**What the task asks**
Every word of the data must be reproduced in your reply exactly.
Data for the task START
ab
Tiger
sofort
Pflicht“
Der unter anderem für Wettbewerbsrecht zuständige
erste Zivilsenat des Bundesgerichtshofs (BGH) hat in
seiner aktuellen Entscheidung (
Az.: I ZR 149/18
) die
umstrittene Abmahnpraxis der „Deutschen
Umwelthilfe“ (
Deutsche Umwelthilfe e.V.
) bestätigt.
Data for the task END
**Exercise response**
ab
Tiger
sofort
Pflicht“
Der unter anderem für Wettbewerbsrecht zuständige
erste Zivilsenat des Bundesgerichtshofs (BGH) hat in
seiner aktuellen Entscheidung (
Az.: I ZR 149/18
) die
umstrittene Abmahnpraxis der „Deutschen
Umwelthilfe“ (
Deutsche Umwelthilfe e.V.
) bestätigt.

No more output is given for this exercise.